- [ACTIVITY] Set down, word for word, the passage of the NFL news text from "Asomugha, who received" to "2011 or 2012.".

- [TEXT SHOWN]
◇ ◇ ◇

On Monday, Edwards tweeted of the Jets' quarterback controversy: 'Don't blame Sanchez. I played there. Blame the idiots calling shots ... Mark is a beast and will (prove) it when given a proper chance.”
He later apologized for the tweet and his "emotional" response to the events in New York. On Tuesday, Edwards was waived via an injury distinction. Fair to say even if healthy, he won't be reuniting with the Jets anytime soon.
Eagles could save money by benching Nnamdi now
Eagles corner Nnamdi Asomugha has been a free-agent bust in Philadelphia, and his stint there could be brief, with the team cutting veterans and firing coaches in recent weeks in preparation for a reshaped organization in 2013. Benching Asomugha now, however could save the team future money in the event that he is back in Philadelphia next season and still playing out this contract.
Asomugha, who received $25 million guaranteed when he signed in July 2011, made $10 million in 2011 and makes $11 million this season. His base salary jumps to $15 million in 2013, with $4 million fully guaranteed, However, there is a $3 million de-escalator in the contract, according to league sources, should Asomugha fail to reach 90 percent playing time in either 2011 or 2012.

◇ ◇ ◇

- [DATA EXCERPTS]
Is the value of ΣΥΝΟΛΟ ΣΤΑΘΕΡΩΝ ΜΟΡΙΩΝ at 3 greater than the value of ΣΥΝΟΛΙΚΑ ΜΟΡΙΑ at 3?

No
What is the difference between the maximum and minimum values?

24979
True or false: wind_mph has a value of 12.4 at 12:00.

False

◇ ◇ ◇

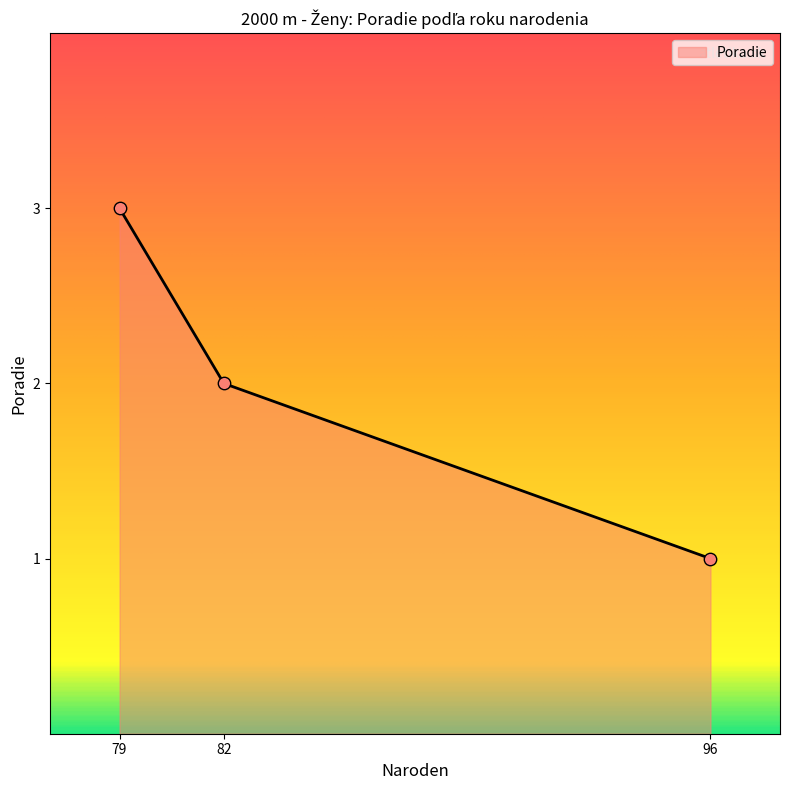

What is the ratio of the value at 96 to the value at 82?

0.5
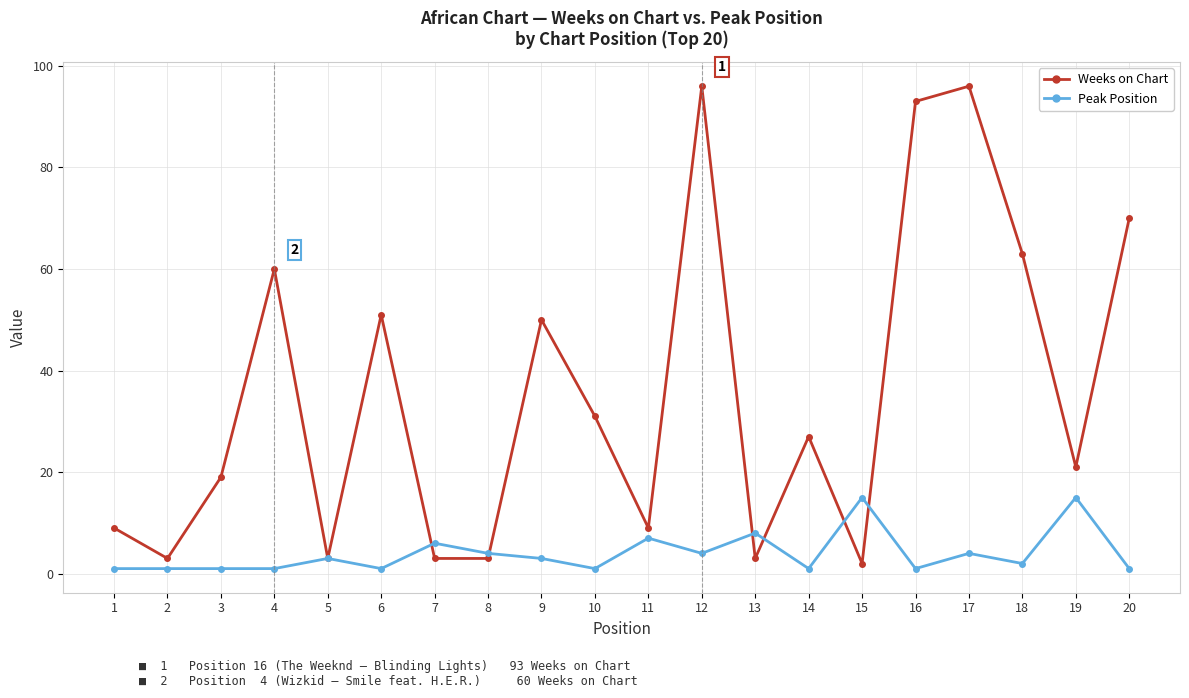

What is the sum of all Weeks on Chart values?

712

◇ ◇ ◇

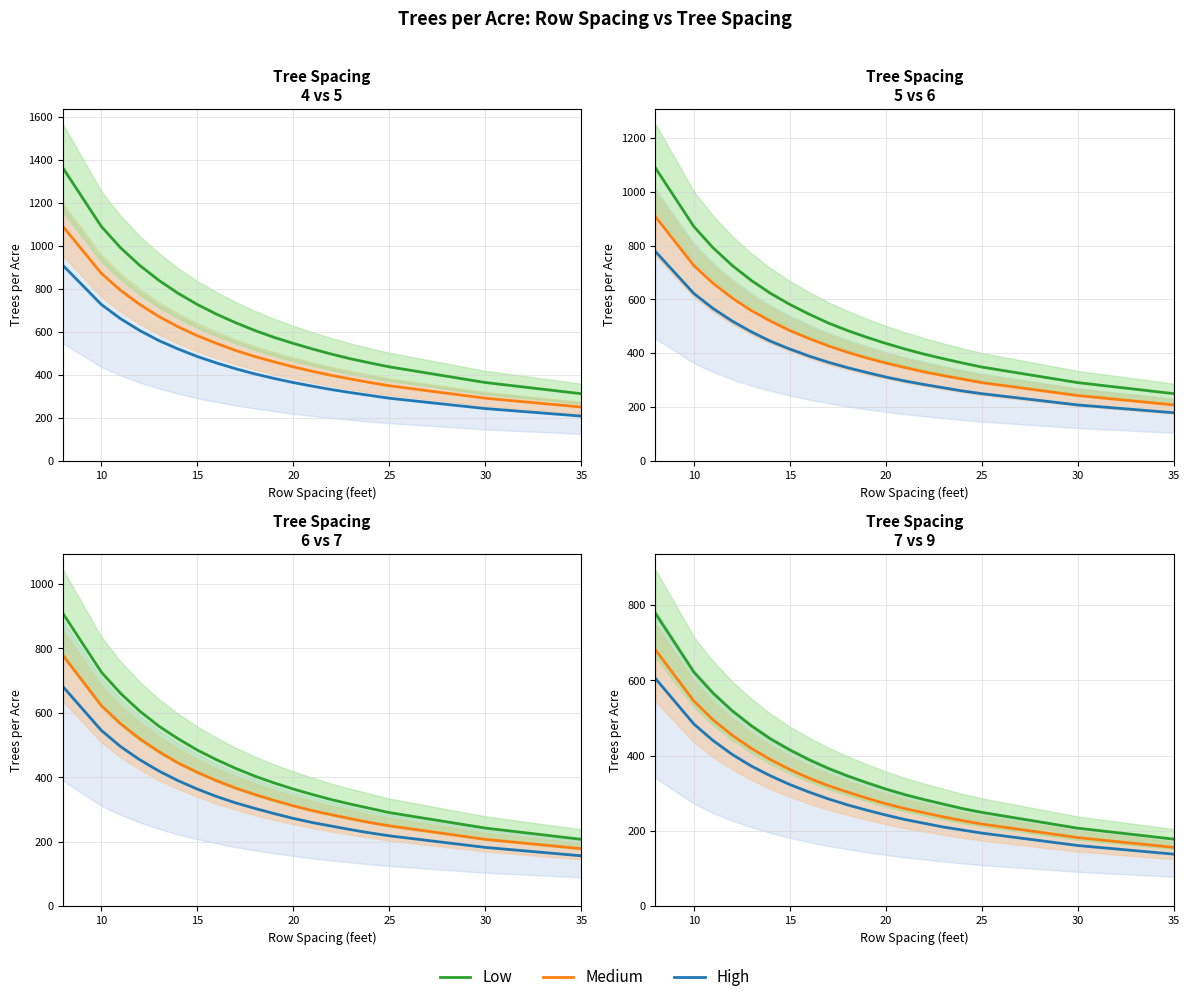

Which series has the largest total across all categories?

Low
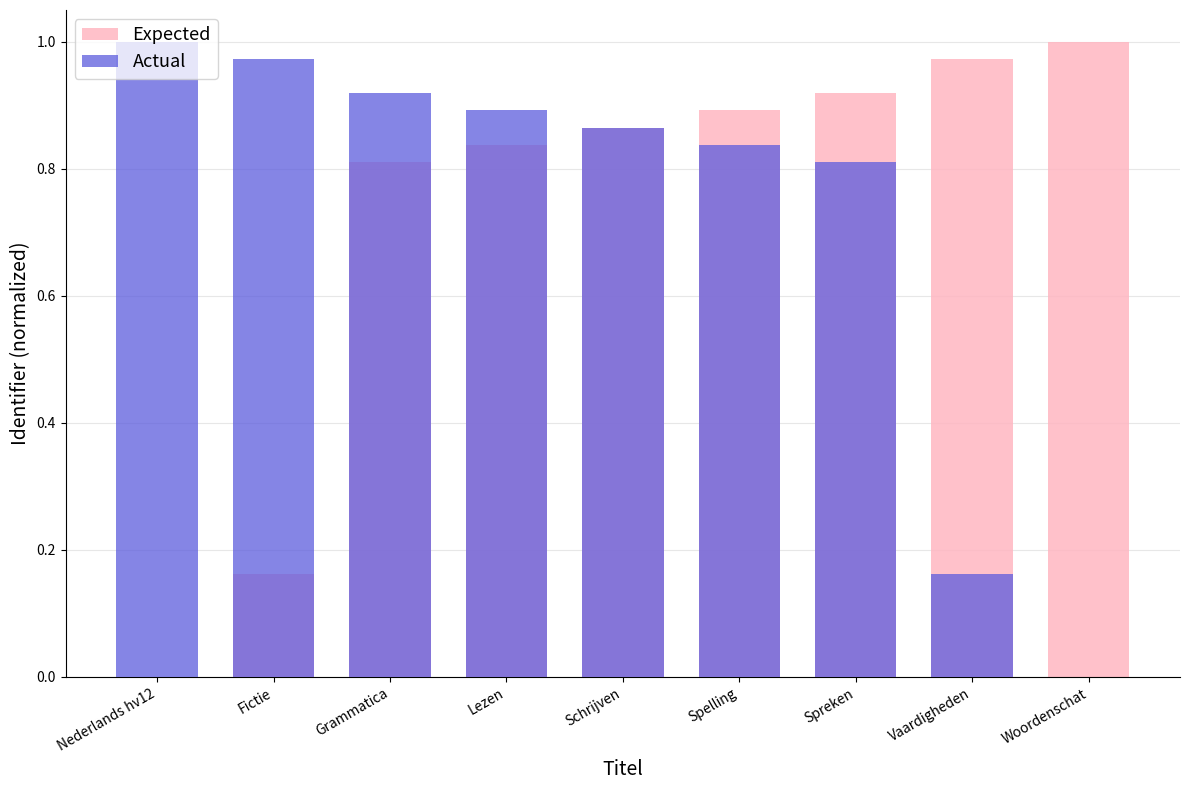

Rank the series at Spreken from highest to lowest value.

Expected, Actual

◇ ◇ ◇

- [TASK RESULT]
Asomugha, who received $25 million guaranteed when he signed in July 2011, made $10 million in 2011 and makes $11 million this season. His base salary jumps to $15 million in 2013, with $4 million fully guaranteed, However, there is a $3 million de-escalator in the contract, according to league sources, should Asomugha fail to reach 90 percent playing time in either 2011 or 2012.